Overview
- Production: 1974
- Designer: Sammy Miller

Body and chassis
- Class: Top Fuel
- Body style: Rear-engined streamliner dragster

= Miller Wedge =

The Miller Wedge is a pioneering streamliner dragster.

Designed by dragster and funny car builder Sammy Miller in 1974, the car was allegedly a product of Miller's dislike of repeated funny car fires. It featured bicycle front wheels, a low-mounted, front-sloping rear wing, and a mid-mounted engine (placed further ahead of the rear axle than most similar dragsters). The body was a pronounced wedge shape, and covered the front of the slicks (unlike Wynns Stormer, which had a more conventional body and broad wedge fairings over the engine and exhaust, ahead of the rear tires). The exhaust pipes were also enclosed.

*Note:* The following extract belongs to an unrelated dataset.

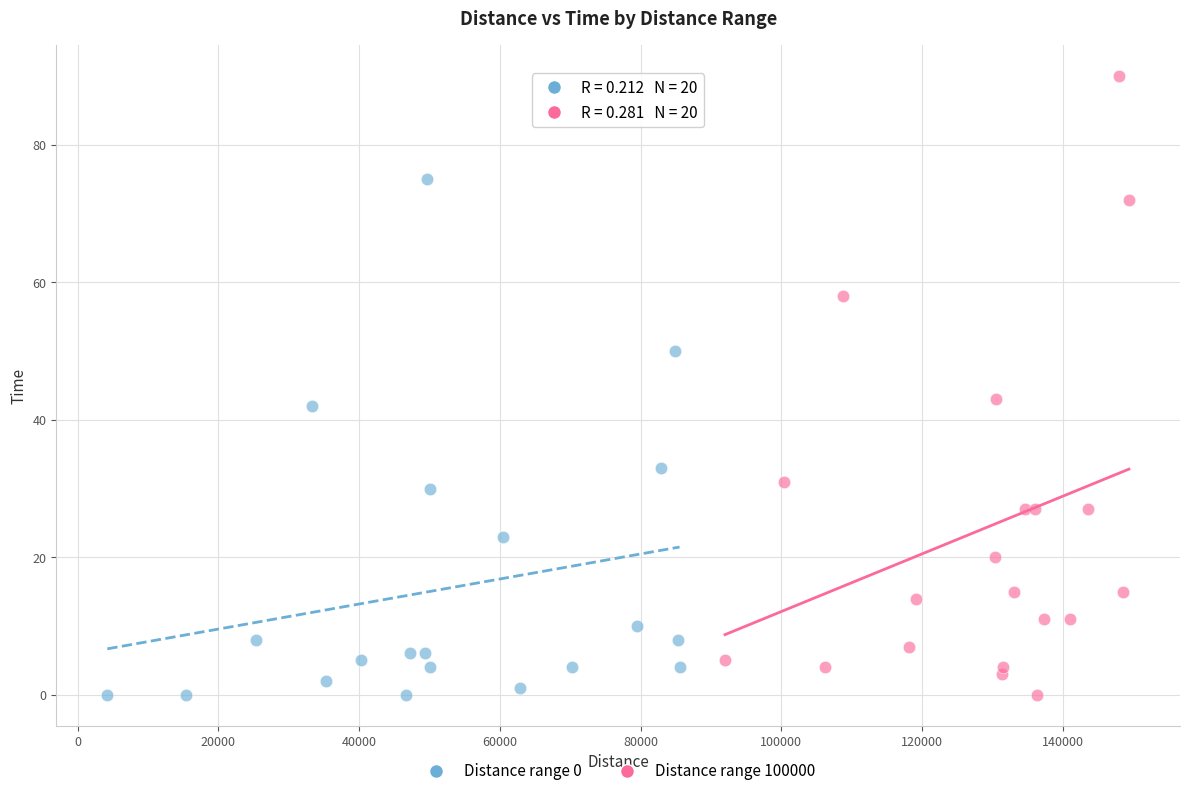

Which series has the widest spread of Y values?

Distance range 100000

In theory, the wedge body offered an aerodynamic advantage, decreasing turbulent airflow over the rear wheels, as well as increasing downforce; in practise, the extra weight exceeded any advantage.

Miller ran the car for the 1974 season, but had "mixed results"; the car had no obvious edge over more conventional rear-engined dragsters.

==Sources==
- Taylor, Thom. "Beauty Beyond the Twilight Zone" in Hot Rod, April 2017, pp.30-43.